In 2018, Americans spent $3.65 trillion on health care. $365 billion of it went for end-of-life care.
"But the question we should ask, and we should ask it of not only the last year of life, but of everything we spend on health care, are we getting our money’s worth?," asked Dr. Greg Eastwood, professor of bioethics, humanities and medicine at Upstate Medical University. He's the author of the book "Finishing our Story: Preparing for the End of Life," that looks at the planning for death.
Eastwood said money is often a secondary consideration for a family dealing with the imminent death of a loved one.
"I would say the primary consideration are the wishes of the patient. And the wishes of the patient very often are expressed by the family if the patient can’t speak," he said.
But that gets more complicated in this day and age, according to Eastwood, because of the evolution of medicine.
"We did not have the ability to intubate people and put them on a ventilator give them potent drugs to stimulate their heart, and keep blood pressure going, and so on," he said. "And what happens now, is people come to the hospital and receive the ‘gadgetry’ and then they get in to almost an irreversible position of being very sick, usually no longer able to conduct their own affairs, to make decisions for themselves, so someone else has to.
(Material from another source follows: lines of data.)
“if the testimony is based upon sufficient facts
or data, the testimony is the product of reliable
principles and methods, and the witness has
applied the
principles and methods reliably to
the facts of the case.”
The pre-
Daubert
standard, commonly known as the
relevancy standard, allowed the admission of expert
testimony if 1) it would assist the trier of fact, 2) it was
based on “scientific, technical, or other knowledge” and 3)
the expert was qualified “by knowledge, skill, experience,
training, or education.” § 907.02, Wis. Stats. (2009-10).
And then the question is how long are we going to do this."
Eastwood said because of the premium this culture puts on the wishes of a dying person, the best way to deal with it is to talk about it. He urges people to legally appoint someone to represent their wishes at the end of life. In New York State, for example, that means appointing a health care proxy.
"Having discussions when you’re well, certainly when you’re in midlife. Having discussions with someone you trust. Often it’s a spouse, it doesn’t have to be, about what your values are," he said. "What does quality of life mean to you? And envisioning scenarios where maybe you would say I don’t want to live longer like this."
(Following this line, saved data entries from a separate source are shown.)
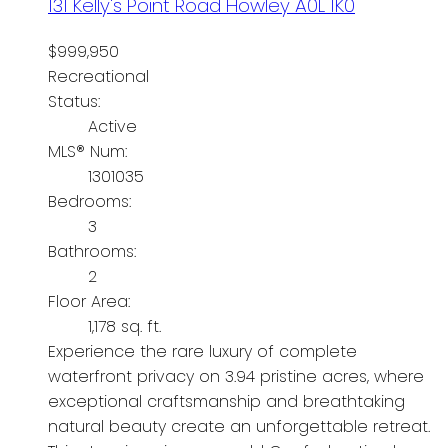
131 Kelly's Point Road
Howley
A0L 1K0
$999,950
Recreational
Status:
Active
MLS® Num:
1301035
Bedrooms:
3
Bathrooms:
2
Floor Area:
1,178 sq. ft.
Experience the rare luxury of complete
waterfront privacy on 3.94 pristine acres, where
exceptional craftsmanship and breathtaking
natural beauty create an unforgettable retreat.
Those discussions could also include thoughts on hospice or palliative care. Eastwood said those less expensive options that are on the table more and more.
"The trend had been because of all the machinery and gadgetry and the care that’s available is mostly at hospitals, which is why people predominantly died there. And then there’s this realization maybe that’s not the best place to die," he said. "So there’s a movement now to orchestrate things, and try to get people who are dying, to be at home."
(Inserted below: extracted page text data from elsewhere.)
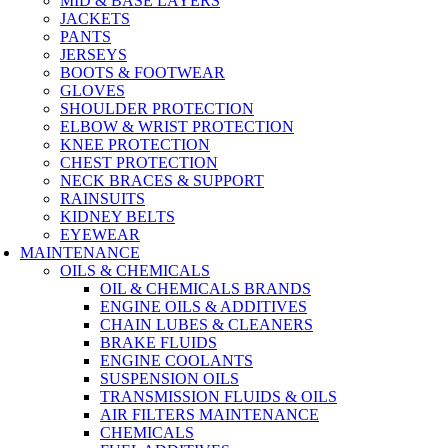
MID & BASE LAYERS
JACKETS
PANTS
JERSEYS
BOOTS & FOOTWEAR
GLOVES
SHOULDER PROTECTION
ELBOW & WRIST PROTECTION
KNEE PROTECTION
CHEST PROTECTION
NECK BRACES & SUPPORT
RAINSUITS
KIDNEY BELTS
EYEWEAR
MAINTENANCE
OILS & CHEMICALS
OIL & CHEMICALS BRANDS
ENGINE OILS & ADDITIVES
CHAIN LUBES & CLEANERS
BRAKE FLUIDS
ENGINE COOLANTS
SUSPENSION OILS
TRANSMISSION FLUIDS & OILS
AIR FILTERS MAINTENANCE
CHEMICALS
The initial question whether end-of-life care is worth it, though, may never be answered.
"If we could save, let's say, several billion dollars at the end of life, can we apply that to vaccinations for kids or better health care for people who don’t have good health care? It’s a fundamental argument that gets repeated a lot, but unfortunately doesn’t get resolved," he said.
Correction: In an earlier version of this article, we said that $3.65 billion is spent each year on end-of-life care. The correct number is $365 billion. We regret the error.